▸ YOUR GOAL: Gather every line of the entries that includes the word "pipeline".

▸ RECORDS FOR THE EXERCISE:
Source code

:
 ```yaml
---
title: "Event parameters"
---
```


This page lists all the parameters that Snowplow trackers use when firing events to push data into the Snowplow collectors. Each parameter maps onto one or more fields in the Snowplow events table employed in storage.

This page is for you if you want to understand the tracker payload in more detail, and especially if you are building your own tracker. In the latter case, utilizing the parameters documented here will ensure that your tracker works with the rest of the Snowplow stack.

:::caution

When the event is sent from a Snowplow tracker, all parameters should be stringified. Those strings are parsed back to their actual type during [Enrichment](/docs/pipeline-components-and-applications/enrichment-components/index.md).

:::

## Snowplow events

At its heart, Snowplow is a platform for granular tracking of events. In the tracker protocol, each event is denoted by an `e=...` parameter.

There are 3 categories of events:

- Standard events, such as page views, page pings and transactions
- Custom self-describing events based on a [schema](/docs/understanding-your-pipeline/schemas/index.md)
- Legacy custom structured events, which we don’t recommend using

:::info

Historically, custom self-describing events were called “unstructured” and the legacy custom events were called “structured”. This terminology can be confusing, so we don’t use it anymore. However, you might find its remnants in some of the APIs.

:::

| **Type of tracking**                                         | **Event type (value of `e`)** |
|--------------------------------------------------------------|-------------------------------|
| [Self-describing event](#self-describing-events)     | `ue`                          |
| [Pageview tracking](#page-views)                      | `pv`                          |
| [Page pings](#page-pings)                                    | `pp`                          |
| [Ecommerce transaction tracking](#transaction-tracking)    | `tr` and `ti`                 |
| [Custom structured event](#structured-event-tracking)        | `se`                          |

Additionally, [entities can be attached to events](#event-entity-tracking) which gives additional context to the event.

---

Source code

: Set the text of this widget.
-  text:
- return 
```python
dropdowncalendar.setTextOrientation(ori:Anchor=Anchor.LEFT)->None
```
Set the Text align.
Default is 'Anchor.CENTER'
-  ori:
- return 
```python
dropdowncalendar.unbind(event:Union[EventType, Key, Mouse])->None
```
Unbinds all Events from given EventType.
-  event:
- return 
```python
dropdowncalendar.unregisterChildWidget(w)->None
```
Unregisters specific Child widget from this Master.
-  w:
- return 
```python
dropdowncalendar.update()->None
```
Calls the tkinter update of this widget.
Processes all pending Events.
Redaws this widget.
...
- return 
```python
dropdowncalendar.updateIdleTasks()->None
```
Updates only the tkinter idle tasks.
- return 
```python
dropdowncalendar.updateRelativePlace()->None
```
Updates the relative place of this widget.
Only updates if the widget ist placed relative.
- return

▸ YOUR RESPONSE:
When the event is sent from a Snowplow tracker, all parameters should be stringified. Those strings are parsed back to their actual type during [Enrichment](/docs/pipeline-components-and-applications/enrichment-components/index.md).
- Custom self-describing events based on a [schema](/docs/understanding-your-pipeline/schemas/index.md)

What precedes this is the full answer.